■ Problem description ■
Update the records below by changing every "Tailwind CSS" to "Bootstrap" and keeping everything else the same. Return the source text without the pictures.

=== Data extracts ===

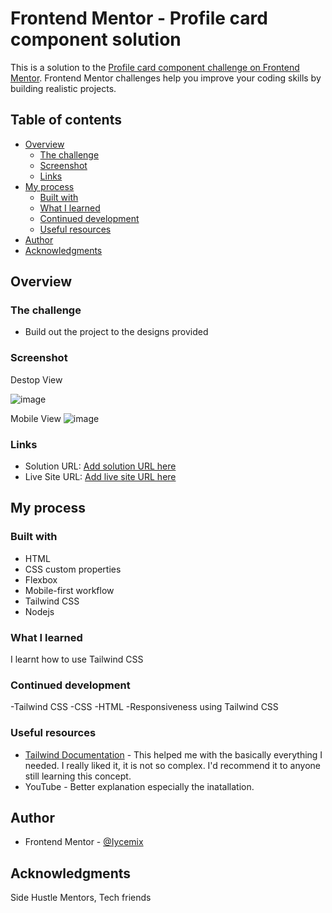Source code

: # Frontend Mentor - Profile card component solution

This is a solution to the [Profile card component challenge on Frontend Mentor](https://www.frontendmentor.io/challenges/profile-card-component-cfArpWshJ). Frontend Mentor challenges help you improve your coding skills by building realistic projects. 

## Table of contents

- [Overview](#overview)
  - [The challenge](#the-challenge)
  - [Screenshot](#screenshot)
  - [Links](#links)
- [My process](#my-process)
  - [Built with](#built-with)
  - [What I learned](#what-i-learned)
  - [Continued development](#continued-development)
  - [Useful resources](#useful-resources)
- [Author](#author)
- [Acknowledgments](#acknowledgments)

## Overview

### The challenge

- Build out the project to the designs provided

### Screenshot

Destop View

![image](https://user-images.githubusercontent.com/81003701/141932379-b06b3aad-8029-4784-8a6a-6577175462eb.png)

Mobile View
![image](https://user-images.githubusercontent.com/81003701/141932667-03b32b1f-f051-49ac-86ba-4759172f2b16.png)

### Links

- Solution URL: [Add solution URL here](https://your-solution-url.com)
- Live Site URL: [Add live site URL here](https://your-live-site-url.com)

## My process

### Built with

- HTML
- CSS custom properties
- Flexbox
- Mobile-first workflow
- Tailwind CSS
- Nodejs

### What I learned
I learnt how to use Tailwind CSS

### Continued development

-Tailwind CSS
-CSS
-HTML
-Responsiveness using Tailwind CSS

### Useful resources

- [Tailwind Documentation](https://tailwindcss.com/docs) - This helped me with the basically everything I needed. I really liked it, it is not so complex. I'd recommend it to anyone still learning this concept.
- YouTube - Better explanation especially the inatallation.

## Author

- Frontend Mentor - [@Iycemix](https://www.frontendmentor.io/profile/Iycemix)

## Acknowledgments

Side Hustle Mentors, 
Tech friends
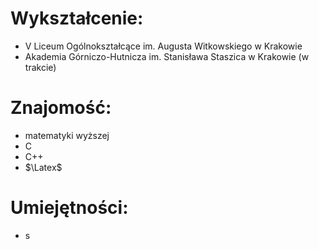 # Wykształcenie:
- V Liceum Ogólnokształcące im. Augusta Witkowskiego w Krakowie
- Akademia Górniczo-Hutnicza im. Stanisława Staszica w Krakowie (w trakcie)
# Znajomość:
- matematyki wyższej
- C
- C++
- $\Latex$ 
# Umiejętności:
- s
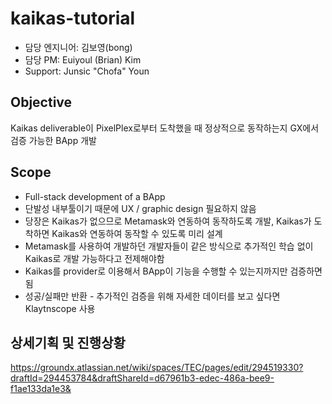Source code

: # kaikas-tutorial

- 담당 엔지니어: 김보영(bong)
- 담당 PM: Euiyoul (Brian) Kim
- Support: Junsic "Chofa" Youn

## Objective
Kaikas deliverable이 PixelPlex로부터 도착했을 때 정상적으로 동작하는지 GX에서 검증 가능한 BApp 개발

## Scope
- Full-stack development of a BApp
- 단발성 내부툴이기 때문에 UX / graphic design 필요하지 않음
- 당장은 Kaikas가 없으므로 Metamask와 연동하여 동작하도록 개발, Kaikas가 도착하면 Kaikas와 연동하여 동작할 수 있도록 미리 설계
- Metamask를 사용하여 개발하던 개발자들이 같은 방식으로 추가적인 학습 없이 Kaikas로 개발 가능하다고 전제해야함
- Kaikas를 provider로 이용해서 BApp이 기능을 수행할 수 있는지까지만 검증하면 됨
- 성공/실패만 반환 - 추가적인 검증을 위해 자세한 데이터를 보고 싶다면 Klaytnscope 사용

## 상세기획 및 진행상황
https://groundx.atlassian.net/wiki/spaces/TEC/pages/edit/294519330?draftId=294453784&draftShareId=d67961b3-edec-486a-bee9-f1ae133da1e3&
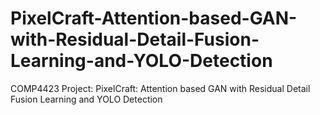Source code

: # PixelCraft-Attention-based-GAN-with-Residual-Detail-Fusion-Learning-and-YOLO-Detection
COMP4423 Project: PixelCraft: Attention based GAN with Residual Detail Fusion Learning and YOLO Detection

===

■ Exercise output ■
Source code

: # Frontend Mentor - Profile card component solution

This is a solution to the [Profile card component challenge on Frontend Mentor](https://www.frontendmentor.io/challenges/profile-card-component-cfArpWshJ). Frontend Mentor challenges help you improve your coding skills by building realistic projects. 

## Table of contents

- [Overview](#overview)
  - [The challenge](#the-challenge)
  - [Screenshot](#screenshot)
  - [Links](#links)
- [My process](#my-process)
  - [Built with](#built-with)
  - [What I learned](#what-i-learned)
  - [Continued development](#continued-development)
  - [Useful resources](#useful-resources)
- [Author](#author)
- [Acknowledgments](#acknowledgments)

## Overview

### The challenge

- Build out the project to the designs provided

### Screenshot

Destop View

![image](https://user-images.githubusercontent.com/81003701/141932379-b06b3aad-8029-4784-8a6a-6577175462eb.png)

Mobile View
![image](https://user-images.githubusercontent.com/81003701/141932667-03b32b1f-f051-49ac-86ba-4759172f2b16.png)

### Links

- Solution URL: [Add solution URL here](https://your-solution-url.com)
- Live Site URL: [Add live site URL here](https://your-live-site-url.com)

## My process

### Built with

- HTML
- CSS custom properties
- Flexbox
- Mobile-first workflow
- Bootstrap
- Nodejs

### What I learned
I learnt how to use Bootstrap

### Continued development

-Bootstrap
-CSS
-HTML
-Responsiveness using Bootstrap

### Useful resources

- [Tailwind Documentation](https://tailwindcss.com/docs) - This helped me with the basically everything I needed. I really liked it, it is not so complex. I'd recommend it to anyone still learning this concept.
- YouTube - Better explanation especially the inatallation.

## Author

- Frontend Mentor - [@Iycemix](https://www.frontendmentor.io/profile/Iycemix)

## Acknowledgments

Side Hustle Mentors, 
Tech friends
 # Wykształcenie:
- V Liceum Ogólnokształcące im. Augusta Witkowskiego w Krakowie
- Akademia Górniczo-Hutnicza im. Stanisława Staszica w Krakowie (w trakcie)
# Znajomość:
- matematyki wyższej
- C
- C++
- $\Latex$ 
# Umiejętności:
- s
Source code

: # kaikas-tutorial

- 담당 엔지니어: 김보영(bong)
- 담당 PM: Euiyoul (Brian) Kim
- Support: Junsic "Chofa" Youn

## Objective
Kaikas deliverable이 PixelPlex로부터 도착했을 때 정상적으로 동작하는지 GX에서 검증 가능한 BApp 개발

## Scope
- Full-stack development of a BApp
- 단발성 내부툴이기 때문에 UX / graphic design 필요하지 않음
- 당장은 Kaikas가 없으므로 Metamask와 연동하여 동작하도록 개발, Kaikas가 도착하면 Kaikas와 연동하여 동작할 수 있도록 미리 설계
- Metamask를 사용하여 개발하던 개발자들이 같은 방식으로 추가적인 학습 없이 Kaikas로 개발 가능하다고 전제해야함
- Kaikas를 provider로 이용해서 BApp이 기능을 수행할 수 있는지까지만 검증하면 됨
- 성공/실패만 반환 - 추가적인 검증을 위해 자세한 데이터를 보고 싶다면 Klaytnscope 사용

## 상세기획 및 진행상황
https://groundx.atlassian.net/wiki/spaces/TEC/pages/edit/294519330?draftId=294453784&draftShareId=d67961b3-edec-486a-bee9-f1ae133da1e3&
Source code

: # PixelCraft-Attention-based-GAN-with-Residual-Detail-Fusion-Learning-and-YOLO-Detection
COMP4423 Project: PixelCraft: Attention based GAN with Residual Detail Fusion Learning and YOLO Detection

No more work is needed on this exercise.